## [AUSZUG]
• • • • • • •

Vor allem aber treibt die Wissenschaftler um, dass man viel zu wenig über
sie weiß. Weder über ihre genetische Ausstattung noch über ihre
Verhaltensweisen, ihre Einstellungen, Potentiale, Werte, Perspektiven,
Bedürfnisse. Unklar ist auch, was es für eine Gesellschaft bedeutet, wenn
es viele Hundertjährige gibt.
Was also lässt die Menschen so alt werden? Und vor allem: Warum werden
immer mehr Menschen so alt? „Die Kinder, die heute auf den Geburtsstationen
liegen, sind bereits die Bürgerinnen und Bürger einer Gesellschaft der
Hundertjährigen“, prognostiziert James Vaupel, Direktor des
Max-Planck-Instituts für demografische Forschung in Rostock. Laut dem
Datenreport des Statistischen Bundesamtes zu Bevölkerung und Demografie
2013, hat ein 2010 in Deutschland geborenes Baby eine Chance von 50
Prozent, hundert Jahre alt zu werden.

• • • • • • •

## [DATENTEIL]
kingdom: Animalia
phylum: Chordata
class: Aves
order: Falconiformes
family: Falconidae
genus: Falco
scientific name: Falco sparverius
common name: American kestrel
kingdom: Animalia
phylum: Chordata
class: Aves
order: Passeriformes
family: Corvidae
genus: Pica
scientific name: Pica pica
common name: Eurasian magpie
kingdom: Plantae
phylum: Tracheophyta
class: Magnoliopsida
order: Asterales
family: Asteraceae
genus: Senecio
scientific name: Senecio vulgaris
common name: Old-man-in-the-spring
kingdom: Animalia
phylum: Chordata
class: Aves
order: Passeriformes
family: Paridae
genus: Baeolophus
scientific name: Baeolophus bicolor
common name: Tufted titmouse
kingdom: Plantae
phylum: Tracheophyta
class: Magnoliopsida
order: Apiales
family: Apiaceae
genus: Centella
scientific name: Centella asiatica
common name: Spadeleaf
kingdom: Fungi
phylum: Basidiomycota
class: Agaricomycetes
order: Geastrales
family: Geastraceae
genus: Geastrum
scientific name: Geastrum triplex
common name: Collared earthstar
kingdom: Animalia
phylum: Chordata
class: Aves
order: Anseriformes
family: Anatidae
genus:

• • • • • • •

## [SCHRIFTLICHE AUFGABE 1]
Fassen Sie den Auszug über Hundertjährige in zwei Sätzen zusammen.
## [SCHRIFTLICHE AUFGABE 2]
Welche Chance hat laut dem Auszug über Hundertjährige ein 2010 in Deutschland geborenes Baby, hundert Jahre alt zu werden?
## [SCHRIFTLICHE AUFGABE 3]
Knüpfen Sie an den letzten Satz des Auszugs über Hundertjährige an und schreiben Sie den Text weiter.

## [ERWARTETE ANTWORT 1]
Die Wissenschaftler beschäftigt vor allem, wie wenig man etwa über genetische Ausstattung, Verhaltensweisen und Bedürfnisse weiß, und unklar ist auch, was viele Hundertjährige für eine Gesellschaft bedeuten. James Vaupel, Direktor des Max-Planck-Instituts für demografische Forschung in Rostock, prognostiziert, dass heutige Neugeborene bereits Bürger einer Gesellschaft der Hundertjährigen sind, und laut dem Datenreport 2013 des Statistischen Bundesamtes hat ein 2010 in Deutschland geborenes Baby eine Chance von 50 Prozent, hundert Jahre alt zu werden.

## [ERWARTETE ANTWORT 2]
Eine Chance von 50 Prozent.

## [ERWARTETE ANTWORT 3]
## Steigerung um 122 Prozent
Schon jetzt ist die Geschwindigkeit, mit der die Zahl der Hundertjährigen
in Deutschland wächst, frappierend: Zwischen 2000 und 2010 stieg sie nach
Angaben der Human Mortality Database von 5.937 auf 13.198, das entspricht
einer Zunahme von 122 Prozent.
Und ähnlich rasant geht es weiter: Pro Dekade erhöht sich ihre Zahl um mehr
als das Doppelte. Für Deutschland heißt das: Die Zahl der Hundertjährigen
wird zwischen 2010 und 2040 von damals 13.000 auf rund 140.000 gestiegen
sein.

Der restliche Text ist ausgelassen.